Medically reviewed by Dr. Riaz Ali Shah.
She didn’t seem herself for a couple of months, but her thesis was coming up, and we knew there was a lot of stress that she was coping with. She was ambitious. We knew she wasn’t feeling too great, and we were worried but she was never too outspoken about her feeling and we never pushed her so much, giving her the space she wanted. It was Saturday night, and we went out for dinner. She had her favorite Chinese meal. The next day, she took her life.”
When someone commits suicide, is it the family’s fault? Or is it the friends? Could they have prevented it? Would they have responded to the symptoms the same way if the person had cancer or diabetes? The truth is, depression or anxiety is never taken too seriously, let alone as an illness that needs attention
Suicide and Mental Health
Suicide is one of the most criticized, misunderstood, and vilified aspects of mental illness. People with mental illness lack the vocabulary to describe their feelings. These people don’t know what they should do when their ideas and sentiments get toxic.
Can Suicide be Impulsive?
Suicides don’t happen out of nowhere. An endeavor is often undertaken after weeks or months of contemplation. During this time, they typically send out warning signs. Depressive symptoms, cynicism, apathy are common and frequent, including weeping, insomnia, and anxiety. If a person is talking about death, it should be taken seriously. To engage, you must listen intently and spend as much time with them as possible, and if necessary, accompany them to a mental health professional.
Coronavirus, isolation and suicide
For suicide, there are a variety of reasons and causes that contribute to the conduct. For everyone, there isn’t a single way to do things. It’s known that some characteristics and life experiences might make someone more susceptible to suicide, and mental health problems like anxiety and depression can also play a significant role. COVID-19 crisis has exacerbated the incidents of isolation and vulnerability and has aggravated the existing mental issues and societal pressures that people in the 21st are already prone to.
Between 15 to 35 people end their lives in Pakistan every day. That’s as high as one person every hour. The World Health Organization (WHO) estimated that in 2016, over 5,500 people committed suicide. Since January 2020, the coronavirus pandemic was implicated in 16 instances of suicidality. Approximately 12 male victims suffered from economic recession by losing their jobs; the other 4 took their lives because of the fear of infection and prolonged isolation and distancing from loved ones.
According to the reports, one person committed suicide while being admitted in the COVID-ward at a local hospital in Lahore. These are the only few that have been reported.
With the stigma attached to suicide and the Islamic law in Pakistan prohibiting it and suicide is considered a criminal offense that is punishable by law, many families don’t even report it; due to this dilemma, there is not much happening in public for suicide prevention in Pakistan.

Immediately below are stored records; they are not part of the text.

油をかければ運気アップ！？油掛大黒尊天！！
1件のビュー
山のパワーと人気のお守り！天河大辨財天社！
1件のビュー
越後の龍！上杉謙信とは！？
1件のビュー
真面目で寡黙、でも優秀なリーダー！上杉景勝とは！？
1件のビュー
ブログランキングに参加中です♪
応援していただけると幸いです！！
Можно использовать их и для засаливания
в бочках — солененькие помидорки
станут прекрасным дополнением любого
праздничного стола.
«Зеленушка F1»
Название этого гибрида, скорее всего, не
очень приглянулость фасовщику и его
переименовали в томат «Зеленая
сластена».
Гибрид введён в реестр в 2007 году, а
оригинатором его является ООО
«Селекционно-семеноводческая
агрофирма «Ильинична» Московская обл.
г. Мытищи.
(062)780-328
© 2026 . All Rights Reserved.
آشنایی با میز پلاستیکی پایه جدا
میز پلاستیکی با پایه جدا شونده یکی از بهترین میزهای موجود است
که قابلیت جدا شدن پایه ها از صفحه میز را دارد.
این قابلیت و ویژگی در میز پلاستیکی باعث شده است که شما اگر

What are the warning signs of suicide?
When it comes to warning signals, it’s crucial to keep an eye out for a shift in normal behavior. Withdrawal from friends or loved ones, use of drink or drugs, feelings of worthlessness or hopelessness, talking about being a burden, and giving away cherished items are just a few of the warning signs. Mental conditions leading to such behaviors can be rooted in:
- Mental health disorders
- Death or other trauma in the family
- Social isolation
- Financial instability by losing a job or not getting one
- Societal pressure (Education and Domestic)
- Disability or prolonged illness
- Family conflict
- Mental/physical/sexual abuse
- Major disappointments
- Traumatic break-ups of romantic relationships
- Childhood traumas (abuse/bullying/disturbed family units)

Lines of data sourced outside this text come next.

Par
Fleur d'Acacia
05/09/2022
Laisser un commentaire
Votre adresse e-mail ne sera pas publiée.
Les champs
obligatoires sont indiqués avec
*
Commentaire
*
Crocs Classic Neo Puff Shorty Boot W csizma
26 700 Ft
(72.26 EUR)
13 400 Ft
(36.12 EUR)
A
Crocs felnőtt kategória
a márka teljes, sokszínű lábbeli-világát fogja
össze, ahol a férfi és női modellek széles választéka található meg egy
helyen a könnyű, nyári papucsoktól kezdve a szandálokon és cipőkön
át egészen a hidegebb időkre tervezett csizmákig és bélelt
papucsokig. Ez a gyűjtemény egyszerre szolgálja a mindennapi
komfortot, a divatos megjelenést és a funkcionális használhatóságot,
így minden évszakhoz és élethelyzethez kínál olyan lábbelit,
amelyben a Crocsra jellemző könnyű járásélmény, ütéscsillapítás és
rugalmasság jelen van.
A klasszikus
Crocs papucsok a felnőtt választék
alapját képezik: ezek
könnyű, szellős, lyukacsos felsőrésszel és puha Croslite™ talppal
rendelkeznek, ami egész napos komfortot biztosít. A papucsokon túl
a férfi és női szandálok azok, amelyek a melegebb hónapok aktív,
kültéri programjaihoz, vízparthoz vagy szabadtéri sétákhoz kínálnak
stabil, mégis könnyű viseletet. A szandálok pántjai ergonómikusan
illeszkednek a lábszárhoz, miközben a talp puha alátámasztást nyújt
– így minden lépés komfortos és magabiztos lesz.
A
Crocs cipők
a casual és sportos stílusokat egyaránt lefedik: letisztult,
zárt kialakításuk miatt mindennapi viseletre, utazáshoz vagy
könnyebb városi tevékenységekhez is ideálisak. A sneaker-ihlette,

Suicide prevention – How can you help?
For various reasons, we’re afraid to address the emotional triggers in someone we care about, fearing that it would lead them to act upon the suicidal thoughts in them. It’s been proven definitively that this doesn’t happen. When someone else brings it up, they are relieved that they are not alone. As a result, they’ll be more likely to express themselves honestly and seek expert treatment.

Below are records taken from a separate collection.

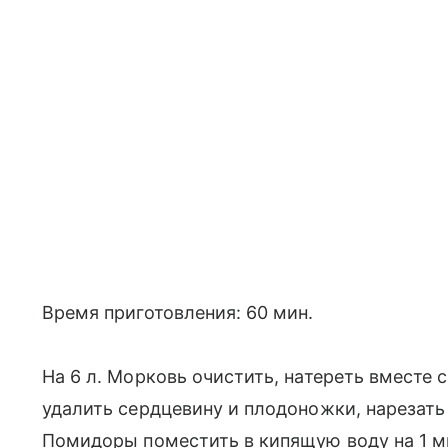
Время приготовления: 60 мин.
На 6 л. Морковь очистить, натереть вместе с
удалить сердцевину и плодоножки, нарезать
Помидоры поместить в кипящую воду на 1 ми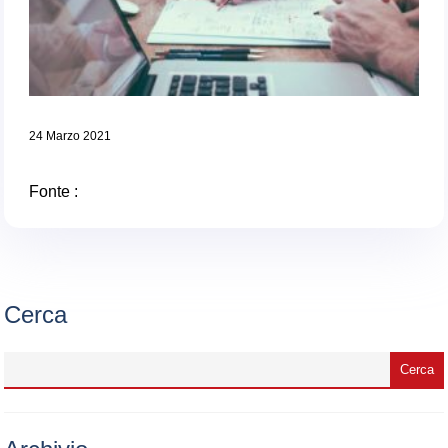
24 Marzo 2021
Fonte :
Cerca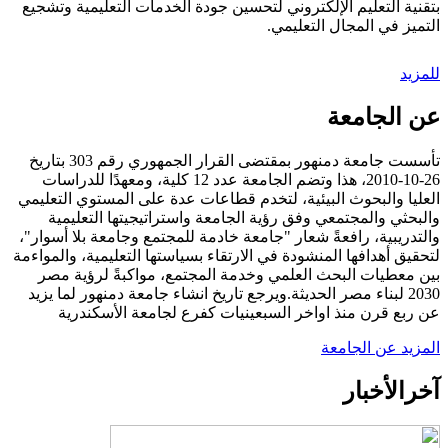
بتقنية التعليم الإلكتروني لتحسين جودة الخدمات التعليمية وتشجيع
التميز في المجال التعليمي.
للمزيد
عن الجامعة
تأسست جامعة دمنهور بمقتضى القرار الجمهوري رقم 303 بتاريخ
26-10-2010، هذا وتضم الجامعة عدد 12 كلية، ومعهدًا للدراسات
العليا والبحوث البيئية، لتخدم قطاعات عدة على المستوي التعليمي
والبحثي والمجتمعي وفق رؤية الجامعة واستراتيجيتها التعليمية
والتدريبية، رافعةً شعار "جامعة خادمة للمجتمع وجامعة بلا أسوار"،
لتحقيق أهدافها المنشودة في الارتقاء بسياستها التعليمية، والمواءمة
بين معطيات البحث العلمي وخدمة المجتمع، مواكبةً لرؤية مصر
2030 لبناء مصر الحديثة.ويرجع تاريخ انشاء جامعة دمنهور لما يزيد
عن ربع قرن منذ اواخر السبعينيات كفرع لجامعة الأسكندرية
المزيد عن الجامعة
آخر
الأخبار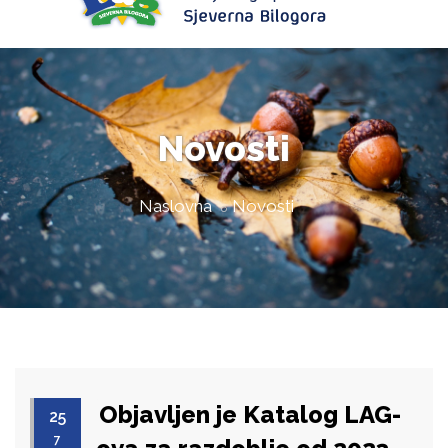
Novosti
Naslovna
Novosti
Objavljen je Katalog LAG-
25
7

So, what could you do if you’re worried that someone you know might be considering suicide? The first step is to try and find out where they’re at.
- Start a conversation.
- Be a good listener.
- Think about the best course of action – help find the right avenue of support.
- Most importantly, empathize.
This suicide prevention day, take the opportunity to learn by eradicating judgment and blame, look out for potential warning signs in your family and friends with a lens of compassion. Most of the time, it truly is the smallest of interactions that can mean so much to someone, giving them hope. If you’re concerned about a friend, talk to them and ask how they’re doing. Let them know you’re there to listen if they want to talk.